Later Bill Weeks sent email on 12/15/2002 at 2:03am:
From our monitoring, it looks like the PINGFAIL messages stopped completely at 18:09 on Friday. They resumed again at 20:52 Saturday when the power glitched knocked down some machines including noma0257. At 00:46 this morning, when noma0257 was rebooted, the messages stopped again.

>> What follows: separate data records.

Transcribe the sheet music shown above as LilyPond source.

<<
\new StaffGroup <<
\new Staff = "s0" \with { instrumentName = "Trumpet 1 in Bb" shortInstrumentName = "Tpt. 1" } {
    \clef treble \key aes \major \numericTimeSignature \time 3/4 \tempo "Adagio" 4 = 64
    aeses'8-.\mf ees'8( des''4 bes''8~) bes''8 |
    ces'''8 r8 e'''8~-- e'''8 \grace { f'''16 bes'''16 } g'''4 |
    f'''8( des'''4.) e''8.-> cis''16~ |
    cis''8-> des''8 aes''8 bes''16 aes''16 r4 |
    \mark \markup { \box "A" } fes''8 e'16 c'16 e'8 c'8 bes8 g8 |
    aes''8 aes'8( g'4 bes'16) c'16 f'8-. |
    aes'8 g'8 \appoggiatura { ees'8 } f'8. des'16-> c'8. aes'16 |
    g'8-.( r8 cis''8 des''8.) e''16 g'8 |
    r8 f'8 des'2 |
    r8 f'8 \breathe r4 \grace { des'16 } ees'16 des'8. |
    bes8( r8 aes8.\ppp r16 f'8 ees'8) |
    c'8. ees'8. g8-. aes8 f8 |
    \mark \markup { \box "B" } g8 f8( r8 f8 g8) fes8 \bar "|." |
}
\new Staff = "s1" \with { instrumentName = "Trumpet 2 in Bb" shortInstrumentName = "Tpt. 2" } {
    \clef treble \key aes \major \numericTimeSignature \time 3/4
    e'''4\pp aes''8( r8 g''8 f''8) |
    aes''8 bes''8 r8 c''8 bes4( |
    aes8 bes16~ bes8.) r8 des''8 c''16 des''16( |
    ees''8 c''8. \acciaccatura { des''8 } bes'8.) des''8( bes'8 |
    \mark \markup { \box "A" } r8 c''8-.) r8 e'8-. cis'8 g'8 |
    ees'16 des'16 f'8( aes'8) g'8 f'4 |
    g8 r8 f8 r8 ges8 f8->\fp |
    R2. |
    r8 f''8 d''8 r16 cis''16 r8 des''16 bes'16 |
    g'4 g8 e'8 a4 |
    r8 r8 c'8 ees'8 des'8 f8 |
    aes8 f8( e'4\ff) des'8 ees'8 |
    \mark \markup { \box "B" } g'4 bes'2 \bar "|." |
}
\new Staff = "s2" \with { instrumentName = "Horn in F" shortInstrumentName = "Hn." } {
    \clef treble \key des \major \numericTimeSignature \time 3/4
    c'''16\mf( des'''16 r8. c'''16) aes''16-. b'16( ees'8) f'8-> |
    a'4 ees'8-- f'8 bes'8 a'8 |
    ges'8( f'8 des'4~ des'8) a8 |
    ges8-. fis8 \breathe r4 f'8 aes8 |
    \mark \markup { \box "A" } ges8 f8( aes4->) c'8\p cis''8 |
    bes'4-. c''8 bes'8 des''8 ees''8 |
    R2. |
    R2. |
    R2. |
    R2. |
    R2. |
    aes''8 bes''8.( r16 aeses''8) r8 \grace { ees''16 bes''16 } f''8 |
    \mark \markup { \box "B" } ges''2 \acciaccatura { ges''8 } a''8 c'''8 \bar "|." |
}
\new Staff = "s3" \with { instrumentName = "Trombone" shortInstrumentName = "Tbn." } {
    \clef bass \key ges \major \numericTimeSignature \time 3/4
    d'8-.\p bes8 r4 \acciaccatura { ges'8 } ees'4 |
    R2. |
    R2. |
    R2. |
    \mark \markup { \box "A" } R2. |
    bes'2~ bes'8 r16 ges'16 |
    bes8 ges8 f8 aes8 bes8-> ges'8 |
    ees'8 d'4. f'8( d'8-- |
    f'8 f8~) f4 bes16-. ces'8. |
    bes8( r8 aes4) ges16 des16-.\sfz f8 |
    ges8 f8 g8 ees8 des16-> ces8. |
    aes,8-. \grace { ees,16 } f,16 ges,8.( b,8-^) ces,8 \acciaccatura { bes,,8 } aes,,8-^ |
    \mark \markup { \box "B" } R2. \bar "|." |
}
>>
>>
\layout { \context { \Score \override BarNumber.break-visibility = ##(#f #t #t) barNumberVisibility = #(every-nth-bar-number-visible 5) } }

Congratulations, Gary, I think you have found and fixed the problem. --Bill

If the problem should occur again a next step would be to logon to the appropriate switches between testmove1 and farmboss2 and look for where the ping losses are occuring. I would start by looking at the 2 trunks between SWH-FARMCORE (10/15 & 9/15) and SWH-FARM1 (2/2 and 1/2), given the information earlier from Connie these are the most suspicious. Could it be anything to do with the channelizing, maybe try with only one trunk (the loads look like ~ 200 Mbits/s so we might get away with this for a bit). The strange losses of every other packet might have something to do with one trunk in the channel being bad, however the fact that Connie reports both trunks see losses may mean otherwise.